I asked the Lord to forgive me for my excuses and for my lack of trust for His power…and then I answered that “YES” I would be able to help this pastor out.  I immediately began praying for direction as to what I should share with this congregation and I don’t know when I have felt so led by the Holy Spirit.  He guided me every step of the way and I thoroughly enjoyed my time of preparation.

Why am I often so quick to rattle off excuses when the Lord opens a door for me?  Why do I pray for direction, but then when He gives it to me, I don’t trust Him to walk through the door with me?  You know, I often wonder why the Israelites were always second guessing what they were told to do…I’m not sure I’m much better!
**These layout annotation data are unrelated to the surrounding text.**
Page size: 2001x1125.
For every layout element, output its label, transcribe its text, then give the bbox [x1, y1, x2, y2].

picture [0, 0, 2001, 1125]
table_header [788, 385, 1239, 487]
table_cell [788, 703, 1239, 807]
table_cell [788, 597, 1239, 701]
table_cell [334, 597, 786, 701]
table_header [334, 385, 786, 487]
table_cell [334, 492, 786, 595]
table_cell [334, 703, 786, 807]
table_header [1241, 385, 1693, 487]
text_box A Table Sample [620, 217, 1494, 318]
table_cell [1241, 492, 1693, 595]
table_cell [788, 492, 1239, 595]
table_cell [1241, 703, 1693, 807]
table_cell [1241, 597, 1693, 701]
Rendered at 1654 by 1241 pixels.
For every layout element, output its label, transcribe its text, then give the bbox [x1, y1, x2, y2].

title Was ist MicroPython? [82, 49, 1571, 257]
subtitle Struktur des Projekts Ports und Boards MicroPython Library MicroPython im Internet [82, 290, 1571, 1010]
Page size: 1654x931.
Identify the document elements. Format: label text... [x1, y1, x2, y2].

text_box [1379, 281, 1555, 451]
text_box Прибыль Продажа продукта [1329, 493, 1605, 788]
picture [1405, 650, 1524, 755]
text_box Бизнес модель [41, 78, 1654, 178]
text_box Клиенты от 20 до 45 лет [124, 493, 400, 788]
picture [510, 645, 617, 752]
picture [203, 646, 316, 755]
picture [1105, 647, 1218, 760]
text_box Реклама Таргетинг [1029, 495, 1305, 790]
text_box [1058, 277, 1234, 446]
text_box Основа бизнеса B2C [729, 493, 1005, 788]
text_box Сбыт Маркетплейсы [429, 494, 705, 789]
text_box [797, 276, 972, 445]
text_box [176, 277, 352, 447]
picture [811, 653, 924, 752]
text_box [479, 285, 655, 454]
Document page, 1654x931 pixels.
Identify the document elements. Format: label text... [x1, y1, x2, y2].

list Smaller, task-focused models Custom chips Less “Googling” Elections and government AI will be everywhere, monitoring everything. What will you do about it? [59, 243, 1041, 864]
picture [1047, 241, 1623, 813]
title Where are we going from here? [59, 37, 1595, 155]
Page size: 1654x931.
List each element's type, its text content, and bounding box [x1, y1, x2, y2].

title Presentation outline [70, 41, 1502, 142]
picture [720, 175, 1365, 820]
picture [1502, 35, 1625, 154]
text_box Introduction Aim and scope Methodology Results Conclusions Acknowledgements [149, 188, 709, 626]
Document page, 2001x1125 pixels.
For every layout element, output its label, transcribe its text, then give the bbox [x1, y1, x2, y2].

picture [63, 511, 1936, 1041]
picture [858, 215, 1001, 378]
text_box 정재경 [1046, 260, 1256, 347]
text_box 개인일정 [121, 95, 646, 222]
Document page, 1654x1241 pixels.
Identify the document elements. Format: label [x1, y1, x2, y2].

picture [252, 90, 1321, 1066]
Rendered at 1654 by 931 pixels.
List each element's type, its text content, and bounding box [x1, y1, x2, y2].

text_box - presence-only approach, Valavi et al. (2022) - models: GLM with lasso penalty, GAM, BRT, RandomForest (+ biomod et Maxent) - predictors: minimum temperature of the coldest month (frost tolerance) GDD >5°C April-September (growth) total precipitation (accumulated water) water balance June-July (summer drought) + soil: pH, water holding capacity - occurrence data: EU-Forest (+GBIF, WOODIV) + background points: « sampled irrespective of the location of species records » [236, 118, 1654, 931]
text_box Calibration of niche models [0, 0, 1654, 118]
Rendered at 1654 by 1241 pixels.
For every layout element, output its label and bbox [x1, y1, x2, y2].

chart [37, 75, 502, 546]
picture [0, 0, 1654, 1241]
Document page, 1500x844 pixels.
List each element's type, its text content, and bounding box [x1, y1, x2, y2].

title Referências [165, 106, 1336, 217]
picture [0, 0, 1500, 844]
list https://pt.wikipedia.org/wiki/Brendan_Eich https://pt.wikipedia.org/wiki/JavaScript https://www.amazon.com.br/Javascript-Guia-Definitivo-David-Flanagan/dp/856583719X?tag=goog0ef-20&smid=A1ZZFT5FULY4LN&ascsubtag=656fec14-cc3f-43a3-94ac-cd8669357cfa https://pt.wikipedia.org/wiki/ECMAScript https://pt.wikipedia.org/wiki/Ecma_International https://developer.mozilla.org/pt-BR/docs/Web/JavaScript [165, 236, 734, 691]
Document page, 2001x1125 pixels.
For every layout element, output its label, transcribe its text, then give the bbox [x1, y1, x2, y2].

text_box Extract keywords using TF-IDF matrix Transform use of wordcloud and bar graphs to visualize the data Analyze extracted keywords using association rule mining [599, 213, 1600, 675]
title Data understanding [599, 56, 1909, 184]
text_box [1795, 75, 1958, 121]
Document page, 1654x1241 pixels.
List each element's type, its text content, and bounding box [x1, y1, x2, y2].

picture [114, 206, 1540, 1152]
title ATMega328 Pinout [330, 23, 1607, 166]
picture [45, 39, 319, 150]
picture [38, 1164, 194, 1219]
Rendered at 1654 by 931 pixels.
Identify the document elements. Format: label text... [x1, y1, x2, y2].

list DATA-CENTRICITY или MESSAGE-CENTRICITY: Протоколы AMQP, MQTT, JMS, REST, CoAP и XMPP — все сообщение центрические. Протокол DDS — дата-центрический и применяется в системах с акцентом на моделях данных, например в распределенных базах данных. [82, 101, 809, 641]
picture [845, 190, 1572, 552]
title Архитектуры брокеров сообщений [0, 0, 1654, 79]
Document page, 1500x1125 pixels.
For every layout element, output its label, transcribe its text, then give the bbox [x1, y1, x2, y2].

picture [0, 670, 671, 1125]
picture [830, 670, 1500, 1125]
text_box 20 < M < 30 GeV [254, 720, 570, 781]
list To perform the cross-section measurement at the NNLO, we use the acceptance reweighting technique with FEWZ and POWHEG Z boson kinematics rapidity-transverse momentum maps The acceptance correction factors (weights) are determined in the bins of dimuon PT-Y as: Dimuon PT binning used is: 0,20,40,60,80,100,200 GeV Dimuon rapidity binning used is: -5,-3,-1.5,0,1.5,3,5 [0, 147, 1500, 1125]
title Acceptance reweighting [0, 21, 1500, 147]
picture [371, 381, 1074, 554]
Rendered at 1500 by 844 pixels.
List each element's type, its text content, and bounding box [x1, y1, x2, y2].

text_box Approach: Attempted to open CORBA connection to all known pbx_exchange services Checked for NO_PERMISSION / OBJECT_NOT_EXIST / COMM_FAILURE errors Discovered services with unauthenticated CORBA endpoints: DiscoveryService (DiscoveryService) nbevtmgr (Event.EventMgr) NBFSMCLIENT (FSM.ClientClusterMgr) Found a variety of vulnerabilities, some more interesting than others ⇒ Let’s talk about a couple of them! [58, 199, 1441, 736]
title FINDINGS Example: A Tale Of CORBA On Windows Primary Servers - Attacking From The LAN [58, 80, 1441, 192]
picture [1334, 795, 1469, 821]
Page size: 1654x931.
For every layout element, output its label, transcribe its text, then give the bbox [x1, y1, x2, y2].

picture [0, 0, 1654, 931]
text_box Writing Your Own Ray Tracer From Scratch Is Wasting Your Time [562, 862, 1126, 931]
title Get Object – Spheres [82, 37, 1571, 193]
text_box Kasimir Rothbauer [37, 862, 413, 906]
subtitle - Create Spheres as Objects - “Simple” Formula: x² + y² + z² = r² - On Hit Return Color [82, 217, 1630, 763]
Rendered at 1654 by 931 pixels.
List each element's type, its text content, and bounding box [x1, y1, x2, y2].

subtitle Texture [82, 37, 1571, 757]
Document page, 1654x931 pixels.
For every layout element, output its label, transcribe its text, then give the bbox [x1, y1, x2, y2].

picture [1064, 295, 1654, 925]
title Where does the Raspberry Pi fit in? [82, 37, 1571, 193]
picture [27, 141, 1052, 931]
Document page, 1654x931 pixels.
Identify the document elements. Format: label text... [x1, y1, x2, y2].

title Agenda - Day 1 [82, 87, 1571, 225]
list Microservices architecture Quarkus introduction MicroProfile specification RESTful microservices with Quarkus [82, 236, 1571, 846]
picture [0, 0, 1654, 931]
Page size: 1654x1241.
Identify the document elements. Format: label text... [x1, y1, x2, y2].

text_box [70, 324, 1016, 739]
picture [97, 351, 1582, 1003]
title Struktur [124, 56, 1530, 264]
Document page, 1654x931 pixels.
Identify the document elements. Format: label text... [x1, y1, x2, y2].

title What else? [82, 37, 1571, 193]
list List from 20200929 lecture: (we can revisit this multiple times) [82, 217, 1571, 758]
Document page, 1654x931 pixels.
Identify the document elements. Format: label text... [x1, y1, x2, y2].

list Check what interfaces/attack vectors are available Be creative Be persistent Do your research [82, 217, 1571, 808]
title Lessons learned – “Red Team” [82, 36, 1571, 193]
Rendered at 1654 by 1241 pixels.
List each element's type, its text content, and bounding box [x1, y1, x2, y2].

There is a second part to this story…and I’ll share that with you next week.  For now, I’m wondering if maybe the Lord is opening a door for you to walk through, but you’re listing every reason you can think of as to why you should slam the door shut.  Believe me, I know where you are, and I just want to urge you to maybe rethink your excuses.  Would you want to list them if you were face to face with your Jesus?  If not, then why not start by telling Him “YES” and then let Him walk with you every step of the way.  I guarantee you that He will never let go of your hand…and who knows…you just might end up enjoying the journey! 


So, let God work his will in you. Yell a loud no to the Devil and watch him scamper. Say a quiet yes to God and he’ll be there in no time. Quit dabbling in sin. Purify your inner life. Quit playing the field. Hit bottom and cry your eyes out. The fun and games are over. Get serious, really serious. Get down on your knees before the Master; it’s the only way you’ll get on your feet.